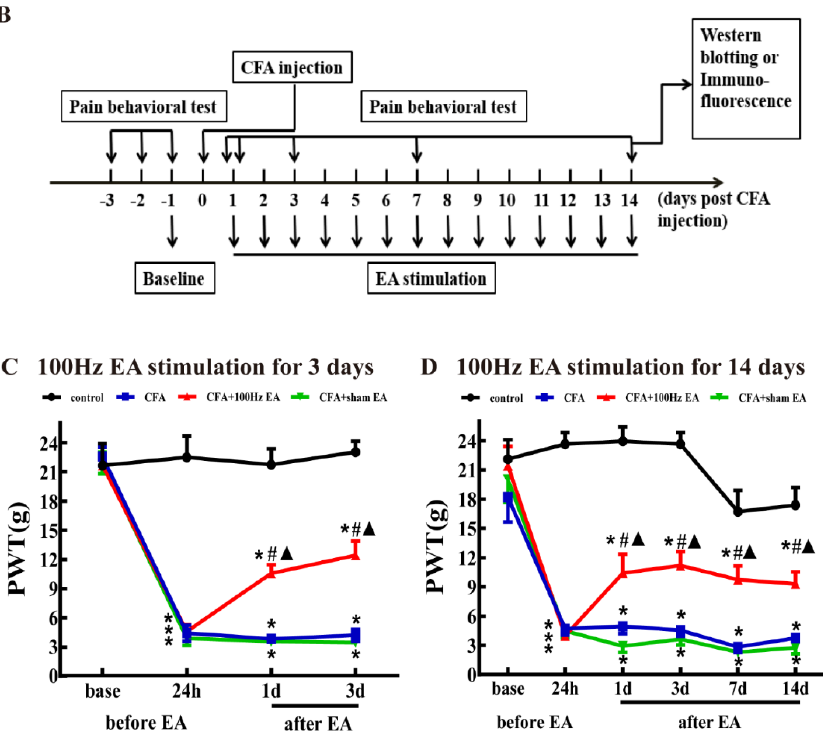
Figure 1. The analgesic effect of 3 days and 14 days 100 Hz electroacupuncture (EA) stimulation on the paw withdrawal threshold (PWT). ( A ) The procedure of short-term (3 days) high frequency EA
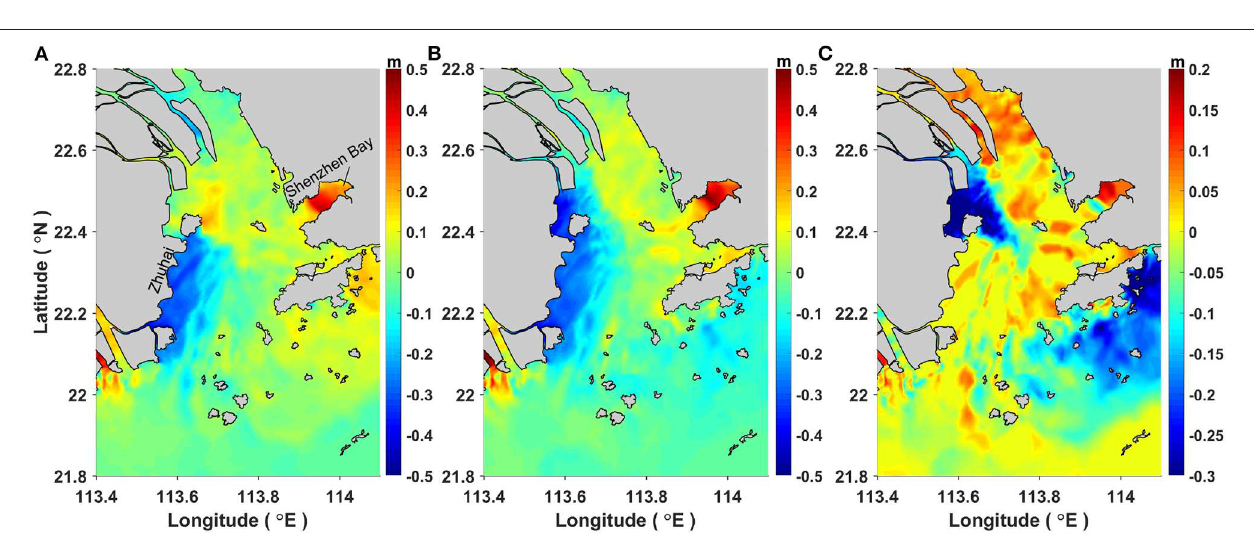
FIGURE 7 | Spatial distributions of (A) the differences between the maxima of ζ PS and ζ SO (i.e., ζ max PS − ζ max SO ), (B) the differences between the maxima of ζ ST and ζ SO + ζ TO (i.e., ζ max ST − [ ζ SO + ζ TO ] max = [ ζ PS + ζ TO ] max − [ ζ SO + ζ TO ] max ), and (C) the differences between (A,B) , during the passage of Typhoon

•••

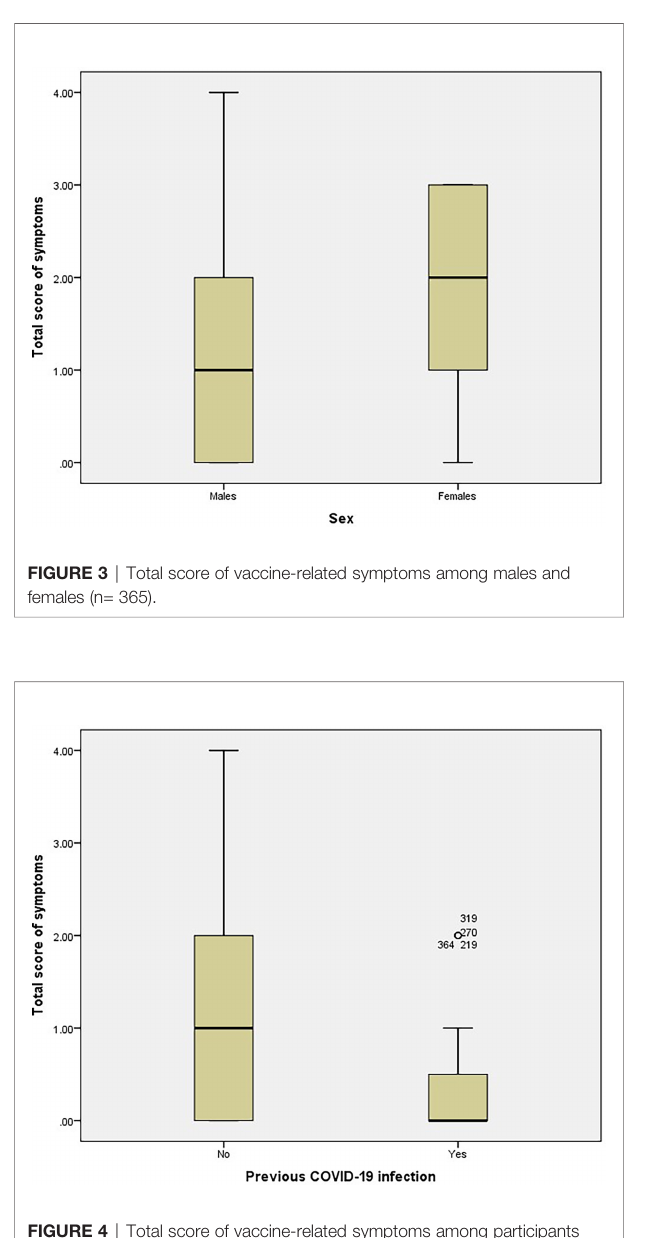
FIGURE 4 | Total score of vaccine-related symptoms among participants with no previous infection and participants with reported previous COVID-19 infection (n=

•••

> _WORK TO BE COMPLETED_
Reproduce word for word, with pictures dropped, only the part of the material above that opens with the line containing "Figure 1. The" and closes with the line containing "FIGURE 7 | Spatial".

> _REPLY_
Figure 1. The analgesic effect of 3 days and 14 days 100 Hz electroacupuncture (EA) stimulation on the paw withdrawal threshold (PWT). ( A ) The procedure of short-term (3 days) high frequency EA
FIGURE 7 | Spatial distributions of (A) the differences between the maxima of ζ PS and ζ SO (i.e., ζ max PS − ζ max SO ), (B) the differences between the maxima of ζ ST and ζ SO + ζ TO (i.e., ζ max ST − [ ζ SO + ζ TO ] max = [ ζ PS + ζ TO ] max − [ ζ SO + ζ TO ] max ), and (C) the differences between (A,B) , during the passage of Typhoon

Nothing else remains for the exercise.